═════ Source data

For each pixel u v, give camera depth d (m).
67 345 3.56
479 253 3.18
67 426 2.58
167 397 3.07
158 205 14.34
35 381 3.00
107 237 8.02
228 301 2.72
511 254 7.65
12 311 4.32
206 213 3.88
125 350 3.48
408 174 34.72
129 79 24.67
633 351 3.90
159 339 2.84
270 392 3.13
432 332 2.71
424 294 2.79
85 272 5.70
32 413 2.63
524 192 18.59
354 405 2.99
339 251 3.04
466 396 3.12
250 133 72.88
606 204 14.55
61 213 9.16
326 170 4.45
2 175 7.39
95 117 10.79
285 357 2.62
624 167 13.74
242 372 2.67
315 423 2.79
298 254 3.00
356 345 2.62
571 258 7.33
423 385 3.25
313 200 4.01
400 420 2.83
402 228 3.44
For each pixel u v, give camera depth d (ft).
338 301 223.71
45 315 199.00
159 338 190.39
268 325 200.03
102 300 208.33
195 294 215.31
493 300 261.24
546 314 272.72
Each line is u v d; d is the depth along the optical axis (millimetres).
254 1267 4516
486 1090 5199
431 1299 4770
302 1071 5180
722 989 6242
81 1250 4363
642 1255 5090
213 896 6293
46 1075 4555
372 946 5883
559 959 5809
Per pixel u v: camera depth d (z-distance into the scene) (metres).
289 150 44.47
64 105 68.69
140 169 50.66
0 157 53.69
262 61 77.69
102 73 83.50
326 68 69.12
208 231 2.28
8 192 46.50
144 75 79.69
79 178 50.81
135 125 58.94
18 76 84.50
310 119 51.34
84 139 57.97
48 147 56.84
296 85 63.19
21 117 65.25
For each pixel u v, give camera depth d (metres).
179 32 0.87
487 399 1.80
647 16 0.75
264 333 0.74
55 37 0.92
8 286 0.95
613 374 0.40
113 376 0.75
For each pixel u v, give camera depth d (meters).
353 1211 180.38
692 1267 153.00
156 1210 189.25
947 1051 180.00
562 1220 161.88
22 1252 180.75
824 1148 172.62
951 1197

══════════

Work instructions: Output all of the material exactly as written.

Solution to this problem:
For each pixel u v, give camera depth d (m).
67 345 3.56
479 253 3.18
67 426 2.58
167 397 3.07
158 205 14.34
35 381 3.00
107 237 8.02
228 301 2.72
511 254 7.65
12 311 4.32
206 213 3.88
125 350 3.48
408 174 34.72
129 79 24.67
633 351 3.90
159 339 2.84
270 392 3.13
432 332 2.71
424 294 2.79
85 272 5.70
32 413 2.63
524 192 18.59
354 405 2.99
339 251 3.04
466 396 3.12
250 133 72.88
606 204 14.55
61 213 9.16
326 170 4.45
2 175 7.39
95 117 10.79
285 357 2.62
624 167 13.74
242 372 2.67
315 423 2.79
298 254 3.00
356 345 2.62
571 258 7.33
423 385 3.25
313 200 4.01
400 420 2.83
402 228 3.44
For each pixel u v, give camera depth d (ft).
338 301 223.71
45 315 199.00
159 338 190.39
268 325 200.03
102 300 208.33
195 294 215.31
493 300 261.24
546 314 272.72
Each line is u v d; d is the depth along the optical axis (millimetres).
254 1267 4516
486 1090 5199
431 1299 4770
302 1071 5180
722 989 6242
81 1250 4363
642 1255 5090
213 896 6293
46 1075 4555
372 946 5883
559 959 5809
Per pixel u v: camera depth d (z-distance into the scene) (metres).
289 150 44.47
64 105 68.69
140 169 50.66
0 157 53.69
262 61 77.69
102 73 83.50
326 68 69.12
208 231 2.28
8 192 46.50
144 75 79.69
79 178 50.81
135 125 58.94
18 76 84.50
310 119 51.34
84 139 57.97
48 147 56.84
296 85 63.19
21 117 65.25
For each pixel u v, give camera depth d (metres).
179 32 0.87
487 399 1.80
647 16 0.75
264 333 0.74
55 37 0.92
8 286 0.95
613 374 0.40
113 376 0.75
For each pixel u v, give camera depth d (meters).
353 1211 180.38
692 1267 153.00
156 1210 189.25
947 1051 180.00
562 1220 161.88
22 1252 180.75
824 1148 172.62
951 1197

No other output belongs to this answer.